Figure 1. Model of Bacterial Sec System. Source
The Sec secretory system is conserved across Gram-positive and -negative bacteria, as well as archaea. The current Sec system model posits its reliance on the protein pore SecYEG, which performs the translocation and the ATPase SecA, which provides the energy required for this activity. SecB is a molecular chaperone that recognizes protein substrates by their N-terminal sequences; these unfolded proteins are transferred to SecA and SecYEG, where the substrate is passed through the pore and becomes properly folded (see figure, right)*.
The research by Damon Huber and his colleagues working with senior scientist Bernd Bukau has refined the model. Previous research from this group of scientists had shown that SecA can interact directly with ribosomes. This led the researchers to hypothesize that the Sec system can interact with nascent polypeptides – proteins as they are being synthesized.
To test this model, the scientists looked at mRNAs that purified with SecA by microarray. These mRNAs are the ones being translated by ribosomes that are interacting with SecA. They found an enrichment of mRNAs coding for proteins with transmembrane domains, suggesting SecA has a higher specificity for these proteins - either the ribosome with these transcripts, or possibly to the growing peptide chain itself. Testing the interactions in a secB mutant demonstrated that these SecA interactions were independent of SecB (as well as being independent of Trigger Factor (TF), another protein that interacts with Sec substrates.)

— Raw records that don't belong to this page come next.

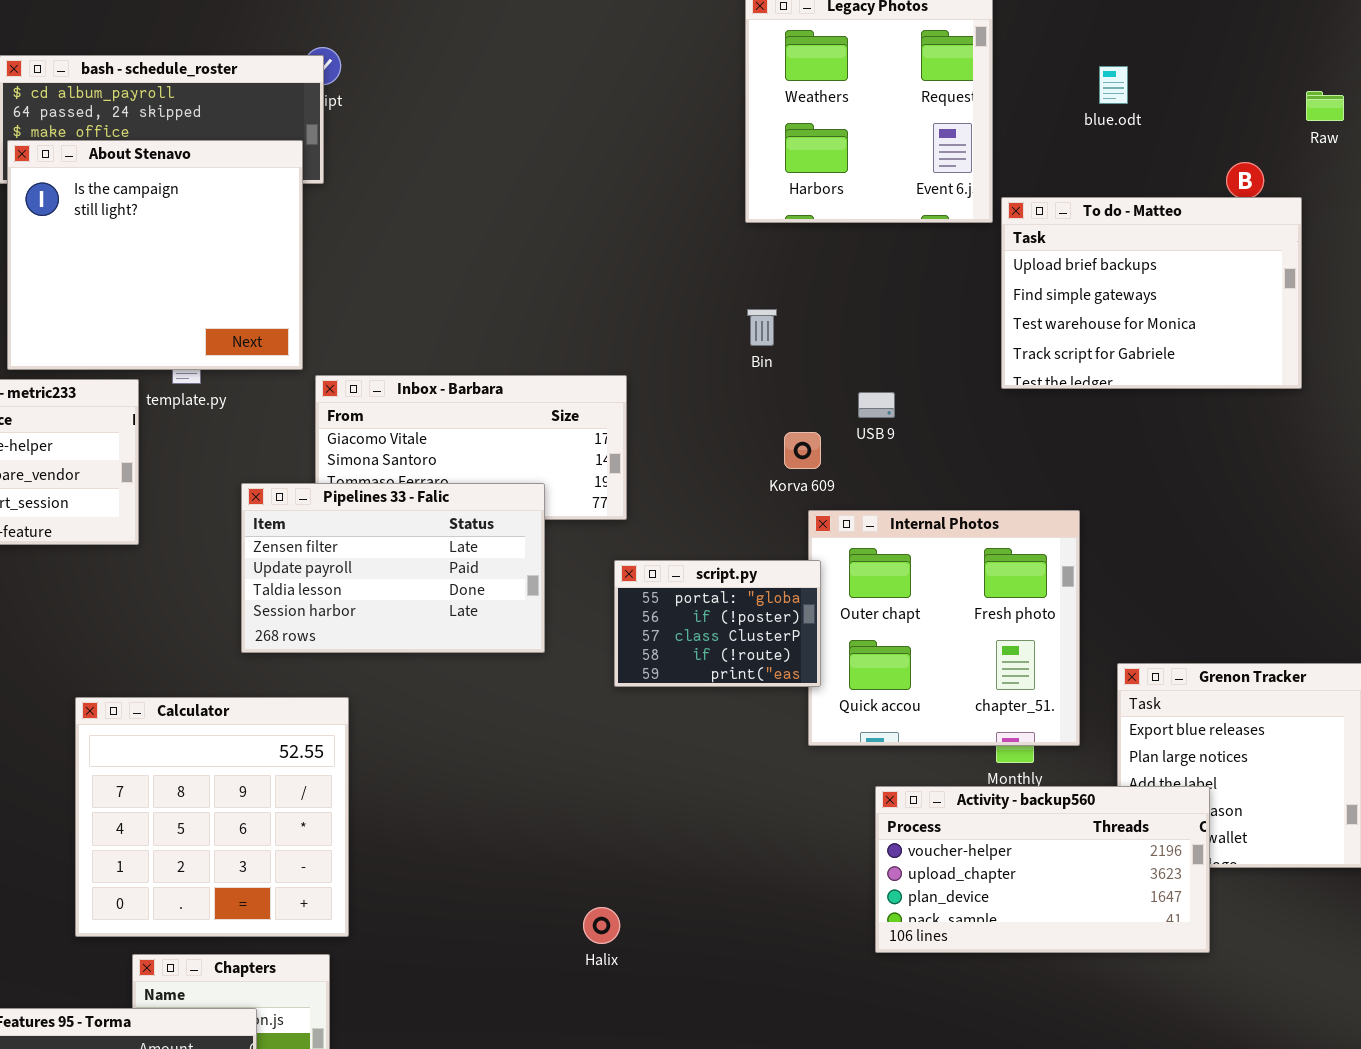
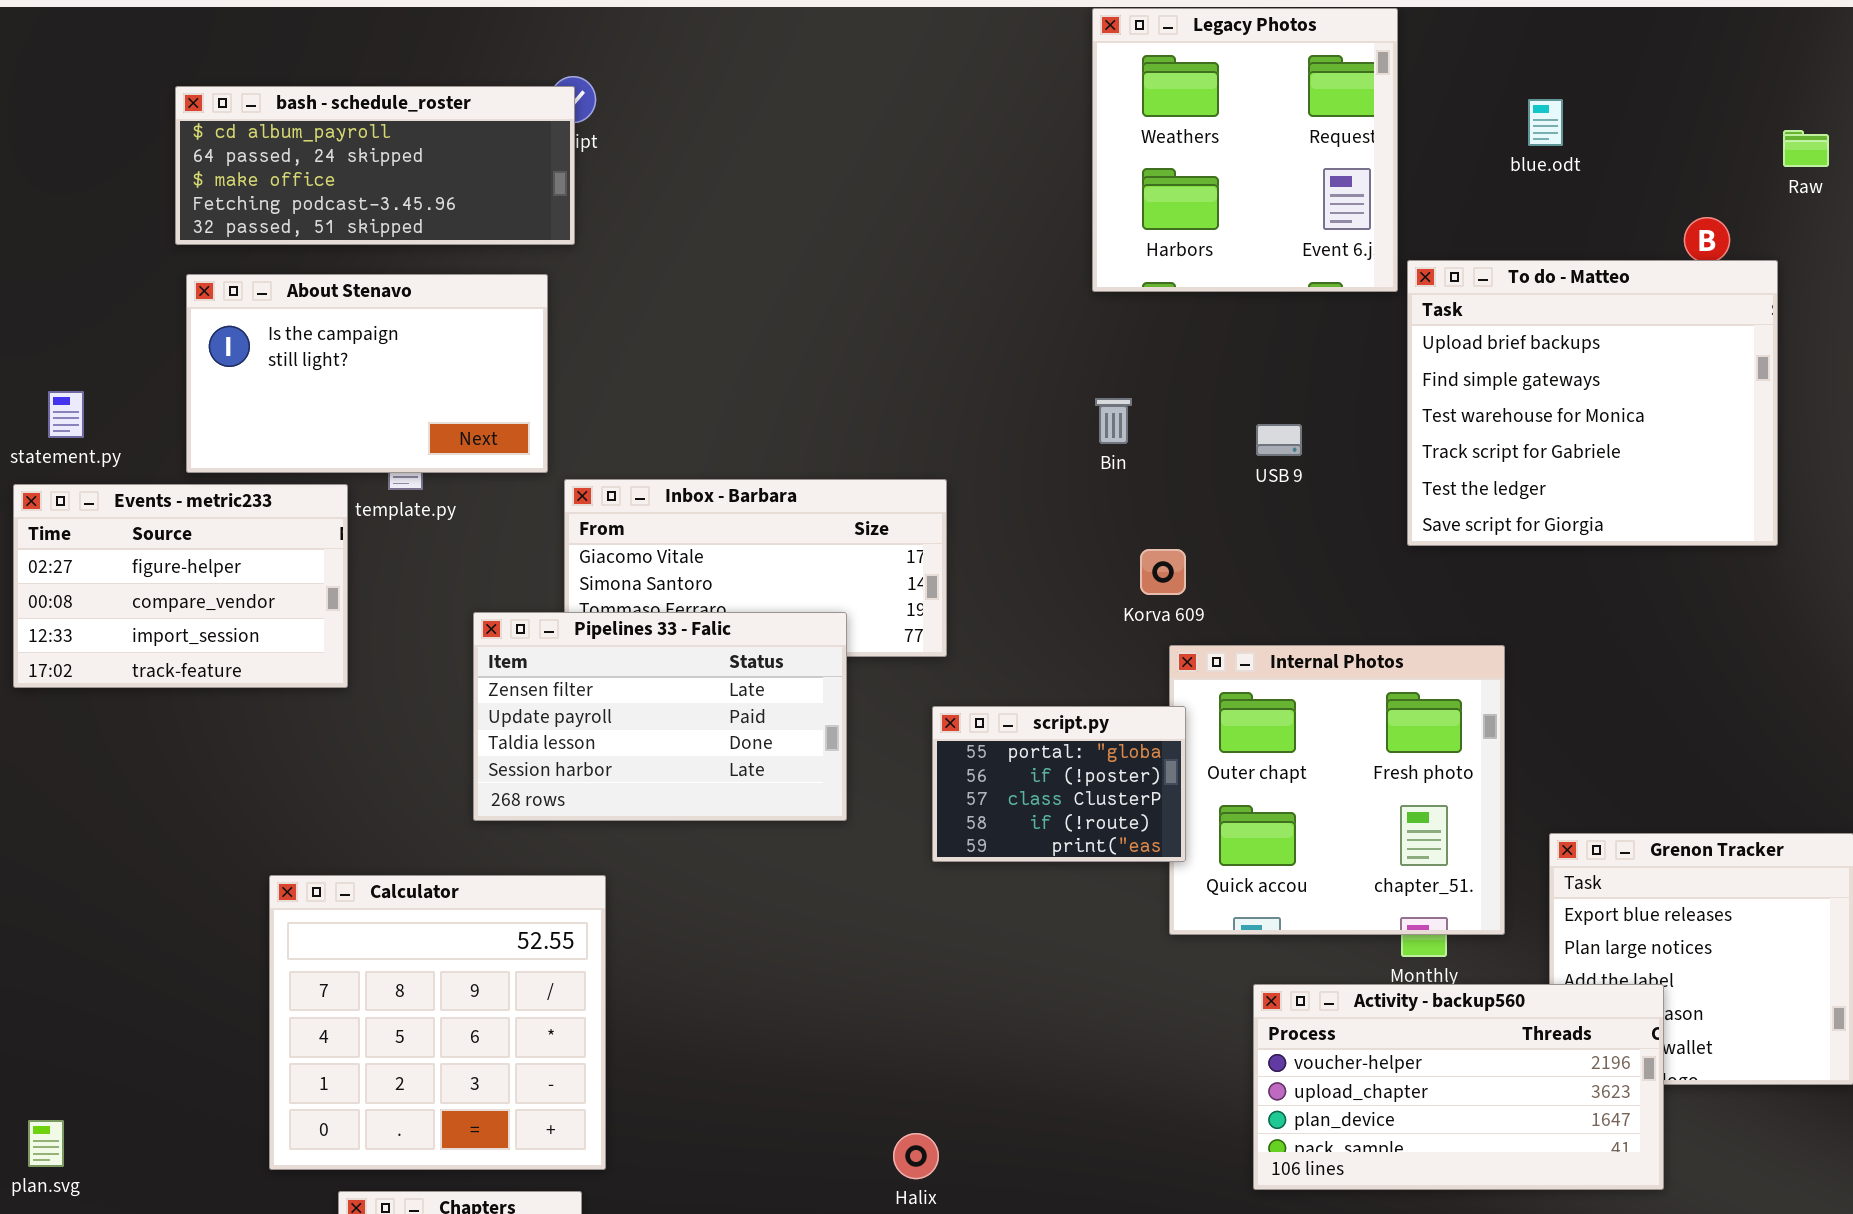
About Stenavo: [7,140,303,370] -> [186,274,548,473], resized
To do - Matteo: [1001,197,1302,389] -> [1407,260,1778,546], resized
USB 9: [858,392,895,418] -> [1256,424,1302,456], moved

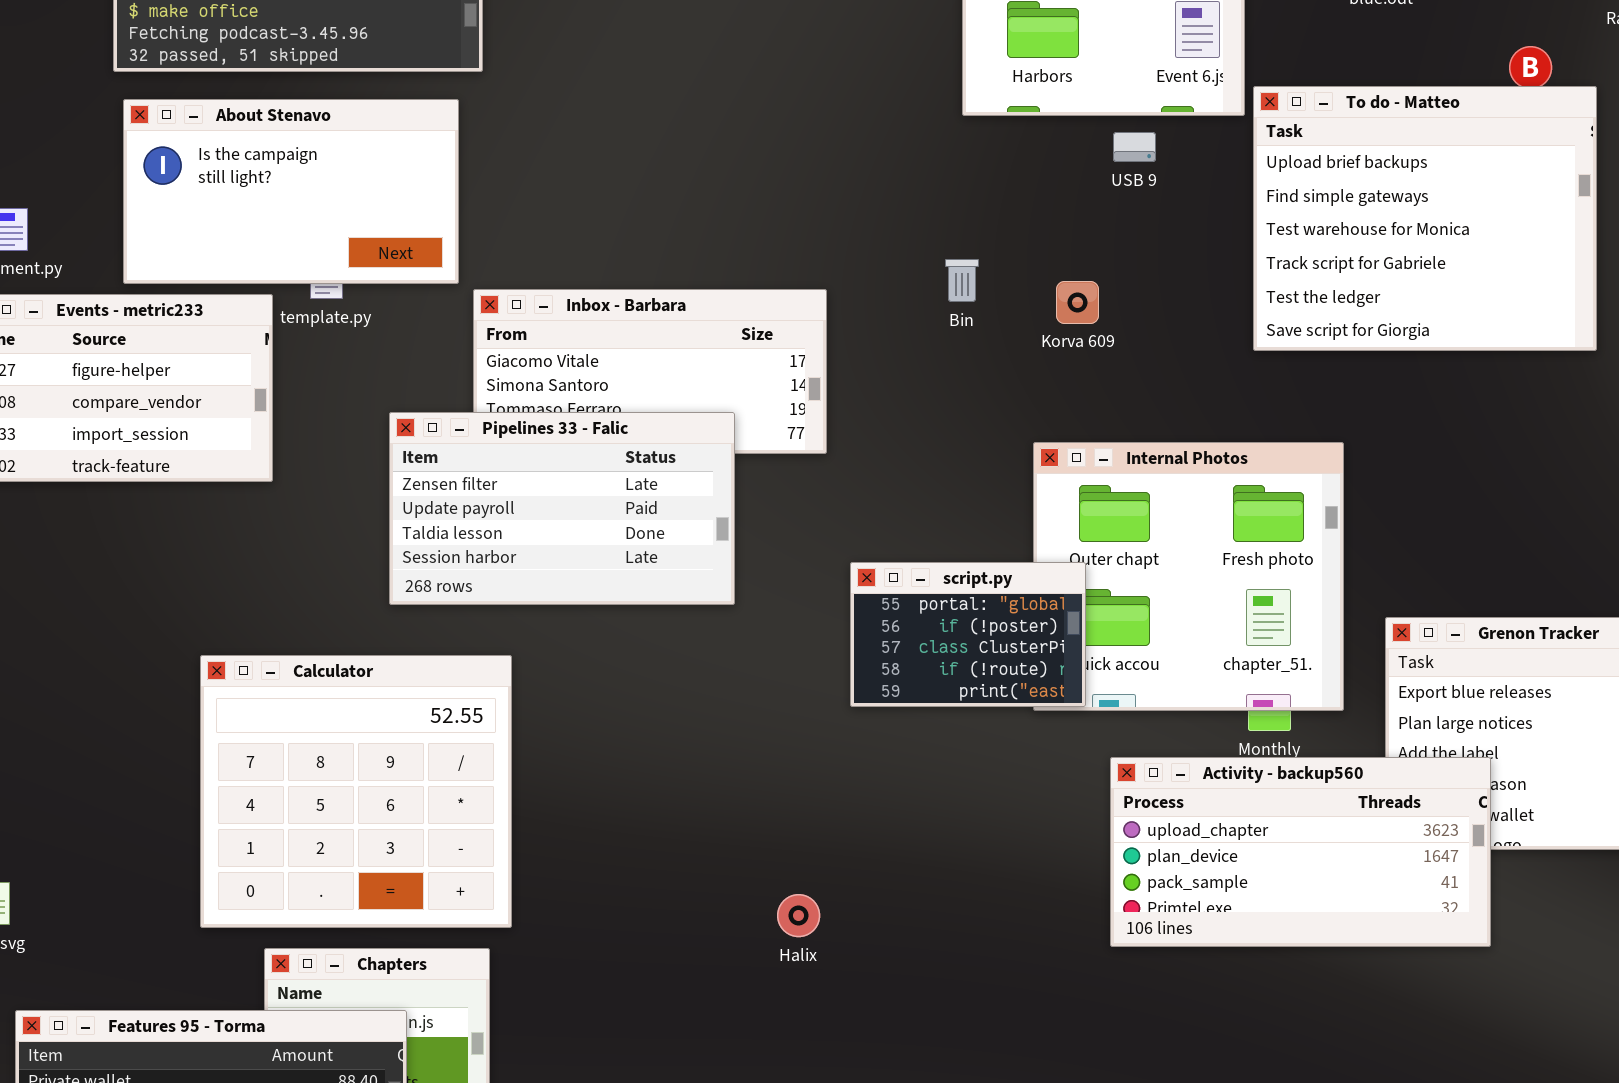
Bin: [1095,398,1132,444] -> [945,259,979,302], moved
USB 9: [1256,424,1302,456] -> [1113,132,1156,162], moved
Korva 609: [1140,549,1186,595] -> [1056,281,1099,324], moved
script.py: [932,706,1186,862] -> [850,562,1086,707], moved
Activity - backup560: [1253,984,1664,1190] -> [1110,757,1491,947], scrolled down 1 row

While the previous model suggested the SecB would bind and deliver Sec protein substrates to SecA, the researchers next showed that SecA could bind directly to polypeptides as short as 116 amino acids in length. This is shorter than the approximately 180 residues required by SecB for polypeptide interactions. In fact, further genetic studies showed that the SecB interactions with polypeptides were dependent on SecA-ribosome interactions, implying the order of Sec system interactions may be different than previously described.
Figure 2. Revised Model of Bacterial Sec System Source
In their new model, the authors lay out an interaction of SecA with polypeptides from still-growing proteins as they exit the ribosome (see figure, right). Here, SecB serves to strengthen these interactions, acting as a stabilizer instead of a delivery mechanism. The results suggest that there may not be a post-translational translocation system in E. coli, in which a protein is fully translated before interacting with secretion machinery. But, as the authors themselves say in their conclusions, their results also “suggest the interplay between SecA, SecB, and TF, which is important for determining the timing of protein translation, is complex.” Future studies will help dissect these complex relationships.
The findings from this E. coli model system fundamentally shift the way bacteriologists understand protein secretion, but there are larger implications as well. In addition to bacteria and archaea, many eukaryotes have a Sec-like system for protein insertion in their endoplasmic reticulum, and plants have a similar system in the thylakoid membrane. Defining the mechanisms of protein secretion in this E. coli model may therefore have a broader impact on understanding protein secretion. And as we saw with this year’s Nobel Prize, basic science to understand fundamental cell processes can have important future impacts on many applications.
* For simplicity’s sake, this summary ignores the role of SRP in an alternative mechanism of protein translocation through SecYEG.